On March 18, 1852, Henry Wells and William G. Fargo created Wells, Fargo & Company. The new company offered banking and express services to Gold Rush pioneers. Wells and Fargo saw opportunity, followed their dream, and left a strong heritage.
Since 1852 tells the story of Wells Fargo and its rich heritage. It showcases the people, communities and legacies that now are part of Wells Fargo's story. The business they founded nearly 160 years ago has grown into one of america's most respected and honored ocmpanies.
Enjoy the ride as you travel through the events and meet the people that contributed to our company's history, since 1852.
When Henry Wells and William G. Fargo founded Wells Fargo & Company in New York in March of 1852, they couldn’t have imagined they were creating a business enterprise that would become an American legend and one of America’s—and the world’s—best known brands. Wells Fargo is one of a few American companies doing business for over 150 years under its founding name and in its original line of business, banking.
Part of what distinguishes Wells Fargo as a modern financial services company is our history of satisfying all of our customers’ financial needs and helping them succeed financially.
As our corporate signature and beloved stagecoach symbolize,
“Together we’ll go far.”
John G. Stumpf
Chairman, President, and CEO
“Wells Fargo is now ready to undertake a general express forward agency and commission business… between the city of New York and the city of San Francisco and the principal cities and towns in California.”
In the early years, Wells Fargo was considered more reliable than the U.S. Postal Service for transcontinental mail and important business correspondence.
Banking was always an important aspect of Wells Fargo’s business, even in 1866, as this check written in New York shows.

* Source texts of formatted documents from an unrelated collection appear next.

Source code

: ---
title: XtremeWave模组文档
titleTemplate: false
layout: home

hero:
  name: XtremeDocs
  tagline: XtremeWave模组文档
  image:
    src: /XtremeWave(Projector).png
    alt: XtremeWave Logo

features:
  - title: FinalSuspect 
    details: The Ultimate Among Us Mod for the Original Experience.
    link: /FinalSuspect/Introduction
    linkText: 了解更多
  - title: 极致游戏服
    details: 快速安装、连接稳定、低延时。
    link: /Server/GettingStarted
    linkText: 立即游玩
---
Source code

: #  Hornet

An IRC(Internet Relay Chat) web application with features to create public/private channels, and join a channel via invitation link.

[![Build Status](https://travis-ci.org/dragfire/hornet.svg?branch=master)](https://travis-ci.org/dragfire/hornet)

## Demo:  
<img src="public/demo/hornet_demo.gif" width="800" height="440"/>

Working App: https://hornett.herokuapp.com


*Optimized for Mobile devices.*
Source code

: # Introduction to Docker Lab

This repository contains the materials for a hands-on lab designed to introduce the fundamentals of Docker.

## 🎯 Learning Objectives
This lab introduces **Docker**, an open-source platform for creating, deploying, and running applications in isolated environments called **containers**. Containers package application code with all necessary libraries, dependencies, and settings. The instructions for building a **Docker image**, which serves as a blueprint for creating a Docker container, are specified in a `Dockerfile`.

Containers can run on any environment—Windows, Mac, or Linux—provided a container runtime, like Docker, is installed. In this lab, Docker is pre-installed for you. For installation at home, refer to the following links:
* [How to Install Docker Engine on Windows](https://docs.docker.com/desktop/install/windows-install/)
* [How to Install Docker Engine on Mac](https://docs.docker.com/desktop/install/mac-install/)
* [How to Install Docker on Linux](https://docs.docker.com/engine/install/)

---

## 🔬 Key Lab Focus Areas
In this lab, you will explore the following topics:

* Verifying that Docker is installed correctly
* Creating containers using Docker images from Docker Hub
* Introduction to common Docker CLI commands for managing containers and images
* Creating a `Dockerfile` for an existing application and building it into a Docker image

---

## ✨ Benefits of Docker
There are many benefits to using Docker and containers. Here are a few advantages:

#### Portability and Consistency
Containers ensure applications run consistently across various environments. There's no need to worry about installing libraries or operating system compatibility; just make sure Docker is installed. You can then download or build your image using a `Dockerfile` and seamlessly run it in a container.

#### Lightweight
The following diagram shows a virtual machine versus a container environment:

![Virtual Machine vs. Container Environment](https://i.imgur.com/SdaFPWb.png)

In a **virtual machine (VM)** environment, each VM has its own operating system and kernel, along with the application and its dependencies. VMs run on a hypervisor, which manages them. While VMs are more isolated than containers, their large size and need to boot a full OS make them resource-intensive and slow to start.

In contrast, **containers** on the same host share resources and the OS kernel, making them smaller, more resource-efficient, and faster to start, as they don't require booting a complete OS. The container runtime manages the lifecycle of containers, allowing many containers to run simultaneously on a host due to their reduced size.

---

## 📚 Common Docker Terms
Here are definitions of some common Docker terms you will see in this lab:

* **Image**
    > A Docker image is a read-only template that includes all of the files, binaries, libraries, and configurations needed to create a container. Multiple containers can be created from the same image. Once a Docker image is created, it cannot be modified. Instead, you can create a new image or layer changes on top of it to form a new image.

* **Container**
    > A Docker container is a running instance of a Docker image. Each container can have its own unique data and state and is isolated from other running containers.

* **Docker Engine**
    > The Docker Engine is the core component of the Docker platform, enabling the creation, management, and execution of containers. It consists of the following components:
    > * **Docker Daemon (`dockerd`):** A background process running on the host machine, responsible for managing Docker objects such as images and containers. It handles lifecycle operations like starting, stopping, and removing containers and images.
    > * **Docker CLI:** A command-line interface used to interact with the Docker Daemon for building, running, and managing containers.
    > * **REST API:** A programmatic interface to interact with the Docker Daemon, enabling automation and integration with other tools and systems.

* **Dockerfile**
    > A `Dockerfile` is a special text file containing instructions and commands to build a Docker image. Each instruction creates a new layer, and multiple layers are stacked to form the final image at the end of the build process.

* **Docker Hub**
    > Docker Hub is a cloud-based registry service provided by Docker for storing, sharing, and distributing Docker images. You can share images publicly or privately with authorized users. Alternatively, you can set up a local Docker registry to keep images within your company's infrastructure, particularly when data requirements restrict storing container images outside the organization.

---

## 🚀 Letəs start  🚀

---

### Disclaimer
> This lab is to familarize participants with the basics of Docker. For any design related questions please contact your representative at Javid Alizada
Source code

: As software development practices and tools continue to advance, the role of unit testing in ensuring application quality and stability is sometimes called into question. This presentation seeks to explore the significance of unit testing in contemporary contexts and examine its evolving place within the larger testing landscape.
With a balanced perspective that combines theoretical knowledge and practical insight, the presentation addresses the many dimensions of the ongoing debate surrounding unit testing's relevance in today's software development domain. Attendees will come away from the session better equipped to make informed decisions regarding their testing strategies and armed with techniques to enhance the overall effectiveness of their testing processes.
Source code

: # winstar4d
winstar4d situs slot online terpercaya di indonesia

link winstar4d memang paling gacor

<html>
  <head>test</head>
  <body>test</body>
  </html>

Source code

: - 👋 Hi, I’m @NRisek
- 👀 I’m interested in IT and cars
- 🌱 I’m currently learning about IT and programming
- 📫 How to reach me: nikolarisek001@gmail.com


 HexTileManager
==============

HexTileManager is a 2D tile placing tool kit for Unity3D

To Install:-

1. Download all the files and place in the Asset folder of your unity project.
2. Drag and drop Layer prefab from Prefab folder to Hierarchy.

The Internal Revenue stamp, upper left, was required by the government to help pay for war debt.
A banjo clock by Howard & David was a fixture in many Wells Fargo offices. In rugged mining camps, Wells Fargo offices came to symbolize the kind of modern services that miners knew back home in “the States”.
In the mid-1890s, Wells Fargo shared its express office on Madison Square with the Erie Railroad ticket office. This office was one of ten Wells Fargo locations in New York. On the East Coast, rail transportation was the primary mode of transportation for the company’s express business.
“There was one very powerful business rule. It was concentrated in the word: courtesy”
Gold nuggets and dust panned by California miners were neither money nor legal tender, until they had been assayed and weighed. To do that, miners flocked to Wells Fargo, which was renowned for fairness and honesty.
Wells Fargo’s first banking and express office in the West was located on Montgomery Street in San Francisco. Today the company’s headquarters are only a few steps from this original site.